TASK GOAL:
Please return the listing exactly, line for line.

INFORMATION SHOWN:
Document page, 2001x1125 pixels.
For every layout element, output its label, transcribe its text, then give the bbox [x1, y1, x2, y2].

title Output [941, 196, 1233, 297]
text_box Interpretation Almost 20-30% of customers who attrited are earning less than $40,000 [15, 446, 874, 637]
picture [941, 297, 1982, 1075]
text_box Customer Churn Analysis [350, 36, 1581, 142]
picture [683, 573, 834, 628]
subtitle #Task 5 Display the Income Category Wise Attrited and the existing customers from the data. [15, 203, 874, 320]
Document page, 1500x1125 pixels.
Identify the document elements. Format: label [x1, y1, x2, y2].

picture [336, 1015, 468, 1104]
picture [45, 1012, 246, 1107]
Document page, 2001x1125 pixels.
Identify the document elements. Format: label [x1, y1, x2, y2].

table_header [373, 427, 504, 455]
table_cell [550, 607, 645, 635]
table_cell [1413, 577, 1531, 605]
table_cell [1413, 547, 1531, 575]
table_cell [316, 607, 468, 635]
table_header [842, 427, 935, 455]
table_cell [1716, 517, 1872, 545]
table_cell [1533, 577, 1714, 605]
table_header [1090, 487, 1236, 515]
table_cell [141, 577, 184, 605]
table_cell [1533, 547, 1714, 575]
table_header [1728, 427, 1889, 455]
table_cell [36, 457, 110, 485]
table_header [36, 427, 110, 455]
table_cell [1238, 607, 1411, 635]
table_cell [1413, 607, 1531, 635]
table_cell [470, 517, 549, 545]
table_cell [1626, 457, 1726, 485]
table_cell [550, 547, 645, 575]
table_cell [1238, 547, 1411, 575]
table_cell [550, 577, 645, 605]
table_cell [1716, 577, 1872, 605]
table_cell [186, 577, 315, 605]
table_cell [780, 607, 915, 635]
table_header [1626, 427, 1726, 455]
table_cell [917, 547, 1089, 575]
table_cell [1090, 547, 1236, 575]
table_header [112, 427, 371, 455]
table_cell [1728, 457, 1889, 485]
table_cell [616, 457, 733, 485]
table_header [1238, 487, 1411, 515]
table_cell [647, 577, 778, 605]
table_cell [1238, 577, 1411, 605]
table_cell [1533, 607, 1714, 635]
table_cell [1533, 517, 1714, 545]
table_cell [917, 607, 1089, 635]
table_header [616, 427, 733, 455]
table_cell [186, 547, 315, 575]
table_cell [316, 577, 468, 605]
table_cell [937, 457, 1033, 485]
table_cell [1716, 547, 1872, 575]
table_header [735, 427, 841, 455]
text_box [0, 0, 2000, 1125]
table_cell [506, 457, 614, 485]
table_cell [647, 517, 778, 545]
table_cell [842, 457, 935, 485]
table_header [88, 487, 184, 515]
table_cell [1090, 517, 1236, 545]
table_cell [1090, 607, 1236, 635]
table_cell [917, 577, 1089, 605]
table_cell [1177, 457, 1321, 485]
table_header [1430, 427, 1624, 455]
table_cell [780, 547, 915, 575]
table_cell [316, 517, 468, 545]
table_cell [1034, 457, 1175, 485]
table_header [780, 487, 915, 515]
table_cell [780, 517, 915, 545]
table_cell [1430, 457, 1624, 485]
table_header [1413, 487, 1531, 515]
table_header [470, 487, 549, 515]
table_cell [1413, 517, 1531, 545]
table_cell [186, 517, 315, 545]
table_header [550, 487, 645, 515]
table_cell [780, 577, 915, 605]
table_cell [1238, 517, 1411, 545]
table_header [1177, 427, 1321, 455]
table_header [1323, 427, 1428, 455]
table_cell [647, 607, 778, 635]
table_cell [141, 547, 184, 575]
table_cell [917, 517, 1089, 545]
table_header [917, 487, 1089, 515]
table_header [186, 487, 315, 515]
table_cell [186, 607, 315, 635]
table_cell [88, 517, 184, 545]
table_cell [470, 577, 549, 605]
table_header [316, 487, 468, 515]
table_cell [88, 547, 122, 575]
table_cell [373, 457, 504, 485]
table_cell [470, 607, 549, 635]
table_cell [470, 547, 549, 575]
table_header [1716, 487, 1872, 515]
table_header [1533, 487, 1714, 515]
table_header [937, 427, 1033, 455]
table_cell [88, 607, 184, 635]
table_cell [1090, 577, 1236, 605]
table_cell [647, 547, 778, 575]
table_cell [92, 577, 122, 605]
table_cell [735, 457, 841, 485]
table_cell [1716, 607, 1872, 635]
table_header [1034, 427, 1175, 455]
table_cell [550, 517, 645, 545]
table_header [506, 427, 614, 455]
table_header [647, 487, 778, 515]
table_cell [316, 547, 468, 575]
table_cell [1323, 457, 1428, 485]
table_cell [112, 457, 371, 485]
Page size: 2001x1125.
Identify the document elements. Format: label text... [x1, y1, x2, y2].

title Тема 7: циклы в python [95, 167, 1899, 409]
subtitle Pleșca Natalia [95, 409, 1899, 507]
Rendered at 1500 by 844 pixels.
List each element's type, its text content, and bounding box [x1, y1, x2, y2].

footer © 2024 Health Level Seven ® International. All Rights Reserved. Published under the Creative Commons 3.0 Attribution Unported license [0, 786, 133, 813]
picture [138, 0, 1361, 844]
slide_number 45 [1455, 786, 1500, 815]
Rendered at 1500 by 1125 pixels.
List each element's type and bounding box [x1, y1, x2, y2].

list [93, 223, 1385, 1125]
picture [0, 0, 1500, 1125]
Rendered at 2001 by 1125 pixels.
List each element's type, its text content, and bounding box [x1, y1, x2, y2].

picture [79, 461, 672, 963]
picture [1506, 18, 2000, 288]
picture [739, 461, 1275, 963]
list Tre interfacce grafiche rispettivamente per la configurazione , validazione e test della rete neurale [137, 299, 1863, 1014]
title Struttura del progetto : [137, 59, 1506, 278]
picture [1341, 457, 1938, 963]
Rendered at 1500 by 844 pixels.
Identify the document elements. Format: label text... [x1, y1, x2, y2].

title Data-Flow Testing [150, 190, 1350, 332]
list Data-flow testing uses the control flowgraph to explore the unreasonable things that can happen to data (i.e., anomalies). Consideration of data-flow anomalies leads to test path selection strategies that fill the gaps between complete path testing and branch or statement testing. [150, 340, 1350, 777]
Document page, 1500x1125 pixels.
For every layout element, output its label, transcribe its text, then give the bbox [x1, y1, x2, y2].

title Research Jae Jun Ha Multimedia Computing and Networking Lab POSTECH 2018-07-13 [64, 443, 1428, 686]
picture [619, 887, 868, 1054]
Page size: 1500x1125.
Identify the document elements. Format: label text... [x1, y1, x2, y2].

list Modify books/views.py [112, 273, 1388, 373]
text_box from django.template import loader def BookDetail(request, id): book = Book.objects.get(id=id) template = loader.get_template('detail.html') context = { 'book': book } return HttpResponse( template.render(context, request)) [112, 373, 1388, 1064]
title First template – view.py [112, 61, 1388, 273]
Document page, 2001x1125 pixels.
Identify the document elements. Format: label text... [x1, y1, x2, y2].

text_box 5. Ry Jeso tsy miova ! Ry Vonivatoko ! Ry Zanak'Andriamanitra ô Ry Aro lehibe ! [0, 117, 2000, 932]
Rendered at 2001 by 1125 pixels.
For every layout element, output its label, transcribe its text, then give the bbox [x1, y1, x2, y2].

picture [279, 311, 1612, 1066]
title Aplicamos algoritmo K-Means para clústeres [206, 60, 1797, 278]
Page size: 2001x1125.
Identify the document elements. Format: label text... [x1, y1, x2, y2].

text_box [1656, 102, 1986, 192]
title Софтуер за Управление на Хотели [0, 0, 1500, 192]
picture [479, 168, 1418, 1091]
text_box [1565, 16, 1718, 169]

YOUR RESPONSE:
Document page, 2001x1125 pixels.
For every layout element, output its label, transcribe its text, then give the bbox [x1, y1, x2, y2].

title Output [941, 196, 1233, 297]
text_box Interpretation Almost 20-30% of customers who attrited are earning less than $40,000 [15, 446, 874, 637]
picture [941, 297, 1982, 1075]
text_box Customer Churn Analysis [350, 36, 1581, 142]
picture [683, 573, 834, 628]
subtitle #Task 5 Display the Income Category Wise Attrited and the existing customers from the data. [15, 203, 874, 320]
Document page, 1500x1125 pixels.
Identify the document elements. Format: label [x1, y1, x2, y2].

picture [336, 1015, 468, 1104]
picture [45, 1012, 246, 1107]
Document page, 2001x1125 pixels.
Identify the document elements. Format: label [x1, y1, x2, y2].

table_header [373, 427, 504, 455]
table_cell [550, 607, 645, 635]
table_cell [1413, 577, 1531, 605]
table_cell [1413, 547, 1531, 575]
table_cell [316, 607, 468, 635]
table_header [842, 427, 935, 455]
table_cell [1716, 517, 1872, 545]
table_cell [1533, 577, 1714, 605]
table_header [1090, 487, 1236, 515]
table_cell [141, 577, 184, 605]
table_cell [1533, 547, 1714, 575]
table_header [1728, 427, 1889, 455]
table_cell [36, 457, 110, 485]
table_header [36, 427, 110, 455]
table_cell [1238, 607, 1411, 635]
table_cell [1413, 607, 1531, 635]
table_cell [470, 517, 549, 545]
table_cell [1626, 457, 1726, 485]
table_cell [550, 547, 645, 575]
table_cell [1238, 547, 1411, 575]
table_cell [550, 577, 645, 605]
table_cell [1716, 577, 1872, 605]
table_cell [186, 577, 315, 605]
table_cell [780, 607, 915, 635]
table_header [1626, 427, 1726, 455]
table_cell [917, 547, 1089, 575]
table_cell [1090, 547, 1236, 575]
table_header [112, 427, 371, 455]
table_cell [1728, 457, 1889, 485]
table_cell [616, 457, 733, 485]
table_header [1238, 487, 1411, 515]
table_cell [647, 577, 778, 605]
table_cell [1238, 577, 1411, 605]
table_cell [1533, 607, 1714, 635]
table_cell [1533, 517, 1714, 545]
table_cell [917, 607, 1089, 635]
table_header [616, 427, 733, 455]
table_cell [186, 547, 315, 575]
table_cell [316, 577, 468, 605]
table_cell [937, 457, 1033, 485]
table_cell [1716, 547, 1872, 575]
table_header [735, 427, 841, 455]
text_box [0, 0, 2000, 1125]
table_cell [506, 457, 614, 485]
table_cell [647, 517, 778, 545]
table_cell [842, 457, 935, 485]
table_header [88, 487, 184, 515]
table_cell [1090, 517, 1236, 545]
table_cell [1090, 607, 1236, 635]
table_cell [917, 577, 1089, 605]
table_cell [1177, 457, 1321, 485]
table_header [1430, 427, 1624, 455]
table_cell [780, 547, 915, 575]
table_cell [316, 517, 468, 545]
table_cell [1034, 457, 1175, 485]
table_header [780, 487, 915, 515]
table_cell [780, 517, 915, 545]
table_cell [1430, 457, 1624, 485]
table_header [1413, 487, 1531, 515]
table_header [470, 487, 549, 515]
table_cell [1413, 517, 1531, 545]
table_cell [186, 517, 315, 545]
table_header [550, 487, 645, 515]
table_cell [780, 577, 915, 605]
table_cell [1238, 517, 1411, 545]
table_header [1177, 427, 1321, 455]
table_header [1323, 427, 1428, 455]
table_cell [647, 607, 778, 635]
table_cell [141, 547, 184, 575]
table_cell [917, 517, 1089, 545]
table_header [917, 487, 1089, 515]
table_header [186, 487, 315, 515]
table_cell [186, 607, 315, 635]
table_cell [88, 517, 184, 545]
table_cell [470, 577, 549, 605]
table_header [316, 487, 468, 515]
table_cell [88, 547, 122, 575]
table_cell [373, 457, 504, 485]
table_cell [470, 607, 549, 635]
table_cell [470, 547, 549, 575]
table_header [1716, 487, 1872, 515]
table_header [1533, 487, 1714, 515]
table_header [937, 427, 1033, 455]
table_cell [88, 607, 184, 635]
table_cell [1090, 577, 1236, 605]
table_cell [647, 547, 778, 575]
table_cell [92, 577, 122, 605]
table_cell [735, 457, 841, 485]
table_cell [1716, 607, 1872, 635]
table_header [1034, 427, 1175, 455]
table_cell [550, 517, 645, 545]
table_header [506, 427, 614, 455]
table_header [647, 487, 778, 515]
table_cell [316, 547, 468, 575]
table_cell [1323, 457, 1428, 485]
table_cell [112, 457, 371, 485]
Page size: 2001x1125.
Identify the document elements. Format: label text... [x1, y1, x2, y2].

title Тема 7: циклы в python [95, 167, 1899, 409]
subtitle Pleșca Natalia [95, 409, 1899, 507]
Rendered at 1500 by 844 pixels.
List each element's type, its text content, and bounding box [x1, y1, x2, y2].

footer © 2024 Health Level Seven ® International. All Rights Reserved. Published under the Creative Commons 3.0 Attribution Unported license [0, 786, 133, 813]
picture [138, 0, 1361, 844]
slide_number 45 [1455, 786, 1500, 815]
Rendered at 1500 by 1125 pixels.
List each element's type and bounding box [x1, y1, x2, y2].

list [93, 223, 1385, 1125]
picture [0, 0, 1500, 1125]
Rendered at 2001 by 1125 pixels.
List each element's type, its text content, and bounding box [x1, y1, x2, y2].

picture [79, 461, 672, 963]
picture [1506, 18, 2000, 288]
picture [739, 461, 1275, 963]
list Tre interfacce grafiche rispettivamente per la configurazione , validazione e test della rete neurale [137, 299, 1863, 1014]
title Struttura del progetto : [137, 59, 1506, 278]
picture [1341, 457, 1938, 963]
Rendered at 1500 by 844 pixels.
Identify the document elements. Format: label text... [x1, y1, x2, y2].

title Data-Flow Testing [150, 190, 1350, 332]
list Data-flow testing uses the control flowgraph to explore the unreasonable things that can happen to data (i.e., anomalies). Consideration of data-flow anomalies leads to test path selection strategies that fill the gaps between complete path testing and branch or statement testing. [150, 340, 1350, 777]
Document page, 1500x1125 pixels.
For every layout element, output its label, transcribe its text, then give the bbox [x1, y1, x2, y2].

title Research Jae Jun Ha Multimedia Computing and Networking Lab POSTECH 2018-07-13 [64, 443, 1428, 686]
picture [619, 887, 868, 1054]
Page size: 1500x1125.
Identify the document elements. Format: label text... [x1, y1, x2, y2].

list Modify books/views.py [112, 273, 1388, 373]
text_box from django.template import loader def BookDetail(request, id): book = Book.objects.get(id=id) template = loader.get_template('detail.html') context = { 'book': book } return HttpResponse( template.render(context, request)) [112, 373, 1388, 1064]
title First template – view.py [112, 61, 1388, 273]
Document page, 2001x1125 pixels.
Identify the document elements. Format: label text... [x1, y1, x2, y2].

text_box 5. Ry Jeso tsy miova ! Ry Vonivatoko ! Ry Zanak'Andriamanitra ô Ry Aro lehibe ! [0, 117, 2000, 932]
Rendered at 2001 by 1125 pixels.
For every layout element, output its label, transcribe its text, then give the bbox [x1, y1, x2, y2].

picture [279, 311, 1612, 1066]
title Aplicamos algoritmo K-Means para clústeres [206, 60, 1797, 278]
Page size: 2001x1125.
Identify the document elements. Format: label text... [x1, y1, x2, y2].

text_box [1656, 102, 1986, 192]
title Софтуер за Управление на Хотели [0, 0, 1500, 192]
picture [479, 168, 1418, 1091]
text_box [1565, 16, 1718, 169]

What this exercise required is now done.